The Basis of Generative AI


In a rapidly changing world, encounters with AI are unavoidable. I am here to overview the basis of AI. AI in itself has existed for ages through machine learning, this is what fuels the recommendations given on Pinterest and one’s feed on TikTok. Generative AI is the new breakthrough in AI: it gives computers the power to come up with new and original ideas, instead of robotically executing what it was coded to do.

Large Language Models is what ChatGPT started out as, generative AI used as a typical chatbot. The GPT stands for “Generative Pre-trained Transformer”. Simply put, the input is translated into numbers so it can be processed by the various parameters of the neural network(the brain of the program). Then the brain finds patterns, for example, to fill in the next word in the sentence. When its given more prompts it continues adding onto the sentence and generates the stories its able to do today.

There are three major models that this article focuses on:

  • Machine Learning
  • Deep Learning
  • Generative Models

Machine Learning learns through a given set of data, like a search engine which learns through both supervised and unsupervised learning. When asked a question it responds with the given data set of links and sites in its database, and then based on what people chose to click on will push some results to the top: learning as it goes. Deep Learning is known for processing large quantities of data that continuously learn through neural networks. Deep learning is often grouped alongside Machine Learning. This article is going to be focused on Generative AI Models.

Generative AI models create new content using various different sources, they are intriguing in their ability to create, an ability we thought only humans possessed.

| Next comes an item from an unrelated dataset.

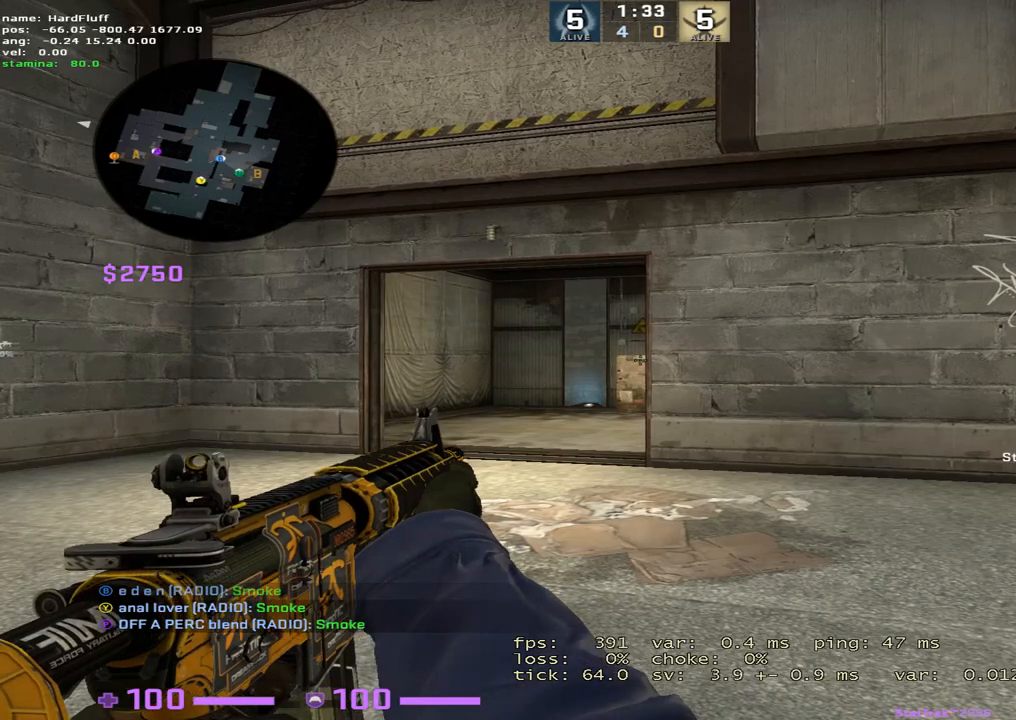
{"keys": ["a", "shift"], "events": [[333, "a", "down"]]}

AI art generators are an excellent example of how a nonliving program can design and create original works. This AI has virtually limitless possibilities.

How Generative AI is being used?

Generative AI has also been used for:

  • simple code generation (overcoming bugs by writing parts of code and simple programs)
  • Write test cases for a users existing code
  • writing original articles on prompted topics
  • creating musical numbers (changing the output based on the users prompts and commands)

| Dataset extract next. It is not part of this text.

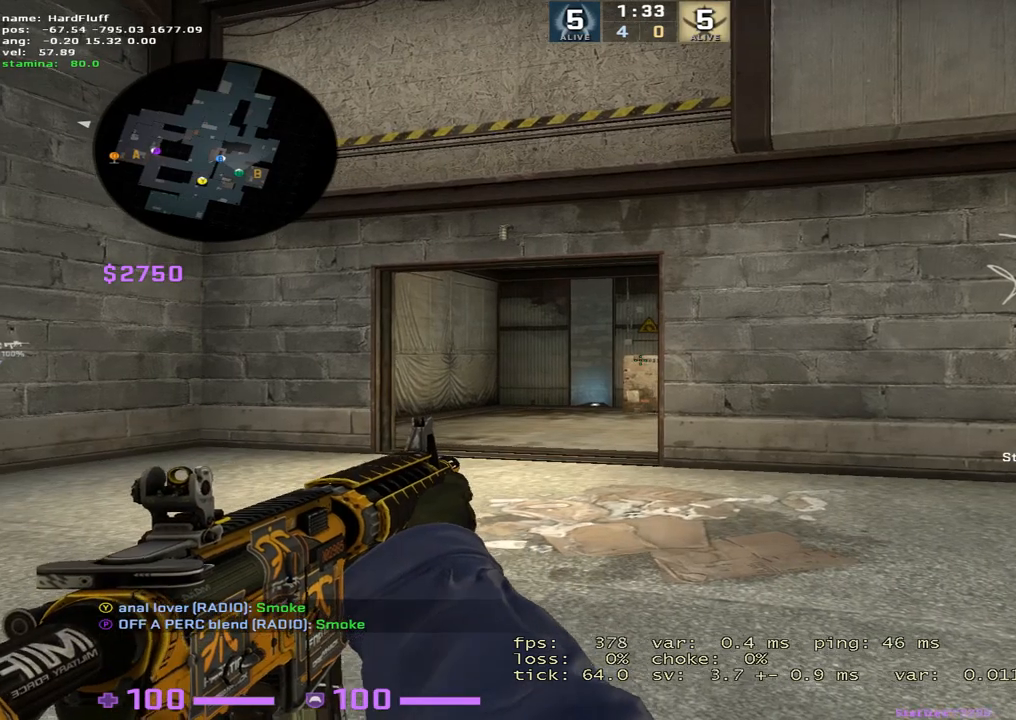
{"keys": ["shift"], "events": [[17, "d", "down"], [34, "a", "up"], [217, "d", "up"], [234, "a", "down"], [317, "a", "up"]]}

This raises the ethical concerns of deepfakes alongside it, what false video evidence AI can create of people with its ability to change parts of videos and faces its given.

How does Generative AI work behind the scenes?

GAN: Generative Adversarial Networks (GANs) is the framework for the generative AI.

Generative Adversarial Networks (GANs) use two parts, a generator and a discriminator that are competing against each other.

The generator tries to generate an AI-created output realistic enough that the discriminator can not determine it was AI-generated. The discriminator is given a data set and has to compare the AI responses to see how large a margin of error is between the given “real” set and the AI generated response it is given. Essentially these two continue going back and forth until the generator can output a response that is almost indistinguishable by the discriminator.

This is mainly used for artwork and musical generation, where the generator is attempting to mimic creativity.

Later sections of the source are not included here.